Child Support Laws In Virginia
In Virginia, both parents are responsible for their own child’s support.
Whether married to one another or not, both are obligated to support their children. In fact juvenile maintenance payments are based on the combined incomes of both parents. This gives the child (or more than one child) the benefit of what the parents could have provided in a single household. Thereupon this is very vital for the youngster’s financial rights, acknowledging the lack of support that can sometimes have a very strong impact on the child’s future after their parents split. The state holds each parent responsible for covering a certain percentage of the whole juvenile maintenance amount, which must include educational, health and dental care for the child.

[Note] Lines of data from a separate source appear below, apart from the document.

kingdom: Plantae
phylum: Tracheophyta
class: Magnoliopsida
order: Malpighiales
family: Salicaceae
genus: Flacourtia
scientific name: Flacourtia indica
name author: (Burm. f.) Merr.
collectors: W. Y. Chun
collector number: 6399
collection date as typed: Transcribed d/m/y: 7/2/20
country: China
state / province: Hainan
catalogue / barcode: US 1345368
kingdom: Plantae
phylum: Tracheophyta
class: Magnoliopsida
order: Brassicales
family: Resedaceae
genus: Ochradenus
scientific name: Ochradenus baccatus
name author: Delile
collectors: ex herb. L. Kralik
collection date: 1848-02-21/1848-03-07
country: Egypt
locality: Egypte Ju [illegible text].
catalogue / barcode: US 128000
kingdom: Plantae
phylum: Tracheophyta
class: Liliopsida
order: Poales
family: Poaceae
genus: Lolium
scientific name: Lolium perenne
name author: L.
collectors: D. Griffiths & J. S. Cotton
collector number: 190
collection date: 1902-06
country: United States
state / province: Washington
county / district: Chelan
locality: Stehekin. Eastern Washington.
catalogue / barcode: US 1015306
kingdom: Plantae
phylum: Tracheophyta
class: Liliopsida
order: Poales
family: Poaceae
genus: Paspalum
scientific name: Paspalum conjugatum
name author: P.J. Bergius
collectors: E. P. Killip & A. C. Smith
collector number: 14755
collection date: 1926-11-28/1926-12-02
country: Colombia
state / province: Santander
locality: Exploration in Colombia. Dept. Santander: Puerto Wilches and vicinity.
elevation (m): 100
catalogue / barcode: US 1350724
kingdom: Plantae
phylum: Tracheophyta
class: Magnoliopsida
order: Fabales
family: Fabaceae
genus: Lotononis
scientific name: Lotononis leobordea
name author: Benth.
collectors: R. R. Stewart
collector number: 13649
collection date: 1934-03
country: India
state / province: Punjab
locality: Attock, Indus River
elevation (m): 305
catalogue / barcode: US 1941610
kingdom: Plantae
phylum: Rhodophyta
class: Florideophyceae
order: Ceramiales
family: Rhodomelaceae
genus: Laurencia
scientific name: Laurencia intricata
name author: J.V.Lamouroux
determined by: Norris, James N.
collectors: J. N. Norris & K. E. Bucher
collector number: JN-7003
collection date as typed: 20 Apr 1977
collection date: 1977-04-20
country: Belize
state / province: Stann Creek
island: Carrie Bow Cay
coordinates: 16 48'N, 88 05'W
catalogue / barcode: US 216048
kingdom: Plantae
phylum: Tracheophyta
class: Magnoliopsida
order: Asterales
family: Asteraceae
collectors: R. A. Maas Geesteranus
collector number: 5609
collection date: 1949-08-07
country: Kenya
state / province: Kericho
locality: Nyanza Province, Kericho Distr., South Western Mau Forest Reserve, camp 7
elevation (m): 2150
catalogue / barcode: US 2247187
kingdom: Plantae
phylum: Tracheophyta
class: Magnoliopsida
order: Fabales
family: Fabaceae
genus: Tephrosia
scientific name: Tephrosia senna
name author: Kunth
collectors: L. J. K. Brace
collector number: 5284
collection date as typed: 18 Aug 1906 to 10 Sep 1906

Despite keeping in mind that both parents are required to contribute for the financial support of the child, this yet doesn’t mean it is necessary for both parents having to swap checks every month. Only the custodial parent, defined as the one whom the child lives with most of the time, may request juvenile maintenance. The law supposes that the custodial parent already takes lead of many of the costs involved in taking care of the child.
Hence, the noncustodial parent makes the maintenance payments.
As a matter of fact, it is not always necessary for a court to make a juvenile maintenance order.
In Virginia, the department of social services could issue a juvenile maintenance order based on guidelines similar to the ones courts use. In addition, you shouldn’t have to file an application for juvenile maintenance in the case of currently receiving Temporary Assistance for Needy Families (TANF).
In that occurrence, Virginia’s Division of Child Support Enforcement (DCSE) usually applies for you.
This includes wages, salaries, commissions as well as dividends, bonuses, severance pay, and pensions. It is also certain that even an unemployed caretaker owns a plenty of income.
For the sake of juvenile maintenance aims, benefits for veterans or payments that come from social security, workers’, disability, compensation and unemployment insurance, count as income.
Above all, income is what a caretaker receives for spousal maintenance and rental gains, as well as other things.
Also, prizes like lottery winnings or awards add towards what a caretaker could use to support, or help out their minor when needed.
Public assistance and federal supplemental security income never count for minor sustenance. Furthermore, you can exclude any juvenile maintenance already obtained to support another minor. For instance, if you have an infant with a different parent, that money, whether you pay it or receive it, is not counted.
However, if you pay alimony, then you can deduct that money as well. Moreover, if you remarry, you can definitely leave out your new spouse’s income too.
Challenging the guidelines
A rebuttable presumption that the amount of support provided by the guidelines is always there, regardless of the custody arrangement, is the correct amount. Thus far, either parent can question that amount, if it would be undeserved to a parent or the minor. But yet the only court can have acceptance on juvenile maintenance, different from the guidelines.
A court will always consider the factors such as personal minor needs, the consequences of tax, any signed agreements, other family member’s support, debts incurred for the juvenile’s benefit, education expenses, life insurance, the juvenile’s own standard of living during the marriage and any other factors concerning fairness.